Thursday, August 14, 2014

Understanding in the Social Studies Classroom

Over the past few months, for the first time, I read Grant Wiggins' book Understanding by Design.

Reading about understanding, obviously, is quite different than writing about it. What does it mean to teach for understanding in the social studies classroom?

I start with an assumption that social studies and history are two different entities, a point I've blogged about. One of the implications of this difference, I think, is that we must always go out of our way to keep an eye on the present day when teaching.

We are not teaching the past for the sake of teaching the past. In fact, I am not even sure we are teaching the past. What, then, are we doing?

My position is that we are using events from the present and past to help students think more deeply about society and the human condition.
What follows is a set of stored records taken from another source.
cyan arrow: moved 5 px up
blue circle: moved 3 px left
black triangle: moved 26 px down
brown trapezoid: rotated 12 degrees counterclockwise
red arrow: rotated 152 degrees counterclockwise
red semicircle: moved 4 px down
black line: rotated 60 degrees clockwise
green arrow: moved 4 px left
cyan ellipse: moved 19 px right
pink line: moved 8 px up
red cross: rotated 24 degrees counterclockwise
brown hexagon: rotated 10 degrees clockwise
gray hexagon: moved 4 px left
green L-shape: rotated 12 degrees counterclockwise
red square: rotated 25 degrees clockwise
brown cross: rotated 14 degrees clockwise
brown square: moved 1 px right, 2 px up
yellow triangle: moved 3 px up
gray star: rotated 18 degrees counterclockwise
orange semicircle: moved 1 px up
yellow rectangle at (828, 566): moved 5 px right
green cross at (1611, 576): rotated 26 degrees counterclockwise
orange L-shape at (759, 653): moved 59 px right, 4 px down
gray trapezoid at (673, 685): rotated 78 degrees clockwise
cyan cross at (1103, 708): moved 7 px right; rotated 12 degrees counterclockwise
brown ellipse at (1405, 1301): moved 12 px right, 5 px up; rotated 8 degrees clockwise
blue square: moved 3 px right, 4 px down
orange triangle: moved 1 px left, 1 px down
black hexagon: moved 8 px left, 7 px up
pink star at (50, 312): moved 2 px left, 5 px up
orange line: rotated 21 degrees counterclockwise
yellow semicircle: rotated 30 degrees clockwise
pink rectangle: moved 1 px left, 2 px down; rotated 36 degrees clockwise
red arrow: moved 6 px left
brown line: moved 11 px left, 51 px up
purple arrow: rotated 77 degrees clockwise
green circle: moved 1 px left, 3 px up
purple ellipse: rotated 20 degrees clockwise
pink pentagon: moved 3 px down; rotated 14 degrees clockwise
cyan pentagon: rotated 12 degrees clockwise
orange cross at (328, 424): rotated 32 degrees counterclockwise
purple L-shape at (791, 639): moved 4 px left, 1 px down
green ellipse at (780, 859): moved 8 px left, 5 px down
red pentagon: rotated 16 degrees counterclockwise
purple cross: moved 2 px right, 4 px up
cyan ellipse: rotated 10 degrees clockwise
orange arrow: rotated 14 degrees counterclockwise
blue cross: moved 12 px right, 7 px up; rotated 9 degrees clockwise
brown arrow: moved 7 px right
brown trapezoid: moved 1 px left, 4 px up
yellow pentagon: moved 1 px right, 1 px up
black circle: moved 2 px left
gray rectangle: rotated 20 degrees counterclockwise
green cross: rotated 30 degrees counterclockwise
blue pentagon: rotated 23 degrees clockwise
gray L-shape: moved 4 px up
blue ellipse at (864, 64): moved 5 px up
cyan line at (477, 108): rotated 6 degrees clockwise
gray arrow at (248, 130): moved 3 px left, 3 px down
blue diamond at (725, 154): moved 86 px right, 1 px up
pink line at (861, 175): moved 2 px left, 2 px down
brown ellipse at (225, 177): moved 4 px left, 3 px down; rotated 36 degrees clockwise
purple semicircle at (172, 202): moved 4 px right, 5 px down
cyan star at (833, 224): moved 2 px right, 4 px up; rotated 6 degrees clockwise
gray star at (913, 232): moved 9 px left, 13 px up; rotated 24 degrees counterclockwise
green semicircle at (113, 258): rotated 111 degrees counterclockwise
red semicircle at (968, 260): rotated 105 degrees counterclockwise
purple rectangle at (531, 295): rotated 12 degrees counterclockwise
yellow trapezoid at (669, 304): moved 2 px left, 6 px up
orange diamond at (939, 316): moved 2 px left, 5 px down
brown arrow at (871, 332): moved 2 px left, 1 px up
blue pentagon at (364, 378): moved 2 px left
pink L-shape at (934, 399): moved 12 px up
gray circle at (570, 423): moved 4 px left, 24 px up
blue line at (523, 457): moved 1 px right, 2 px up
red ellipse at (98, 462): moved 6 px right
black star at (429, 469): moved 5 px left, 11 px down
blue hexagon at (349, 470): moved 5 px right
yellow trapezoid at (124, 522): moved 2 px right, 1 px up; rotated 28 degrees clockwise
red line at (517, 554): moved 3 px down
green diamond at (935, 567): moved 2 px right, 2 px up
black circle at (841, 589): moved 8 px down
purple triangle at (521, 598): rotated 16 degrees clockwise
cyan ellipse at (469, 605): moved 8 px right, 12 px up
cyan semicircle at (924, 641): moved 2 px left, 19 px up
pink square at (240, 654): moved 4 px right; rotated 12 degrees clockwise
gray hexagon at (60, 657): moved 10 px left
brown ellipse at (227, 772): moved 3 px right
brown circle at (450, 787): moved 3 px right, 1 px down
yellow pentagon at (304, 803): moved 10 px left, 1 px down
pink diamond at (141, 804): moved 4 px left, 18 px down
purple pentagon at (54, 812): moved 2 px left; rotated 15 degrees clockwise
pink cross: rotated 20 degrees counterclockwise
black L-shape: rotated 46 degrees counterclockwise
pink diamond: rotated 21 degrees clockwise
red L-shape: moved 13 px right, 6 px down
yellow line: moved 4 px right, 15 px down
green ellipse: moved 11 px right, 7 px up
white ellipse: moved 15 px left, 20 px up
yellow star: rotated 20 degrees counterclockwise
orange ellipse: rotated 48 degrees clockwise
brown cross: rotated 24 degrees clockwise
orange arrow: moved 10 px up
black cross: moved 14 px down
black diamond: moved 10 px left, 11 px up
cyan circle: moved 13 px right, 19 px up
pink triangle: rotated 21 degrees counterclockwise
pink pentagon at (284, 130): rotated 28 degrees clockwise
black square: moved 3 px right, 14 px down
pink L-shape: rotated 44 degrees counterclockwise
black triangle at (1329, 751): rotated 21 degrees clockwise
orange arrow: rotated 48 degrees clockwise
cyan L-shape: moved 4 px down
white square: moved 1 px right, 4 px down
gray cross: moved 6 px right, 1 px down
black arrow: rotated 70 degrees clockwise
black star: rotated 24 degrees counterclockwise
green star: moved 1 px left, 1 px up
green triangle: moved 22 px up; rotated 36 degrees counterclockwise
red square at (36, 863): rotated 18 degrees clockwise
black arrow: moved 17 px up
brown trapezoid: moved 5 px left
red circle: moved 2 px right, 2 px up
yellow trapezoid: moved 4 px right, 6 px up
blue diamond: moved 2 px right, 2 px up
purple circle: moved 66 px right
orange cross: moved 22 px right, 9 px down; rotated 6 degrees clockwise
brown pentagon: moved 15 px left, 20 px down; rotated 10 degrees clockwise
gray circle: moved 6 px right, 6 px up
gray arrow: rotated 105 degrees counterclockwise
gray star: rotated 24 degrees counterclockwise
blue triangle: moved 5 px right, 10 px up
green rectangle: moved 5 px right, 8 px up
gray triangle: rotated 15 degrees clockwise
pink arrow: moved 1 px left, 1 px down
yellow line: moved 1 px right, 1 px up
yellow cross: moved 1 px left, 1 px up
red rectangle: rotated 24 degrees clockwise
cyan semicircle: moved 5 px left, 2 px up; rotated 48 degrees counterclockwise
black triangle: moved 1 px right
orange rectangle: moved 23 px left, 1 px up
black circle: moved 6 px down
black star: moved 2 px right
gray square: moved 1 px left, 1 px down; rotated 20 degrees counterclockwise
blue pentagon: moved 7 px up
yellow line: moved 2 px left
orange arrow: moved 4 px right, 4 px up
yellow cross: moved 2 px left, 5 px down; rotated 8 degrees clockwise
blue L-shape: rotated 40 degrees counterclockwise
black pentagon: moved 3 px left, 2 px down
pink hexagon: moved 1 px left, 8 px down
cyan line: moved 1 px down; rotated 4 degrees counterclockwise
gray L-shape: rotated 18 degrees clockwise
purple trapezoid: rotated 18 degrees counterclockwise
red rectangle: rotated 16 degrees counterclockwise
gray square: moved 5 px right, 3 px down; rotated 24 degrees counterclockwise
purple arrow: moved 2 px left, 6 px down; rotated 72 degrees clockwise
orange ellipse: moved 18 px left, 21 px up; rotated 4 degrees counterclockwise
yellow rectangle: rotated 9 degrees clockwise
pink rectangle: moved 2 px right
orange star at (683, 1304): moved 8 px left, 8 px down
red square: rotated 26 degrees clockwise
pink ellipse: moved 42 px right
As we pursue this goal, the past will occupy much of our time. After all, what alternative do we have? A course focused solely on the day to day news would quite quickly suffer from a lack of context and depth.

We need to start with some big questions: What does it mean to understand society more deeply? How does history help us do this? What does it mean to understand an event? or a person?

Many of us and the curriculum docs that underpin our courses assert that understanding is a major goal. Are we serious when we say this? If we are, we need to consider carefully what we mean and how we can assess whether we are achieving our stated goal.

Social studies teachers will often say they teach topics, such as the French Rev, WWI, or the Cold war. Whether intentional or not, when used in this context, these topics are discussed as if they exist as tangible objects or processes, as if they can be taught the same way you might tell a person about the plot of a tv show or book or how you might show a person how to change a tire or patch drywall.

When a teacher says he teaches World War I, what does that even mean?

We do not teach topics. We teach ideas.

Ok, we teach ideas...

Isn't that just another way of saying we teach facts, true information about past people and events? If that's all we do, can't a book do that much better, or at least similarly well? What do you, the teacher do, that a book cannot?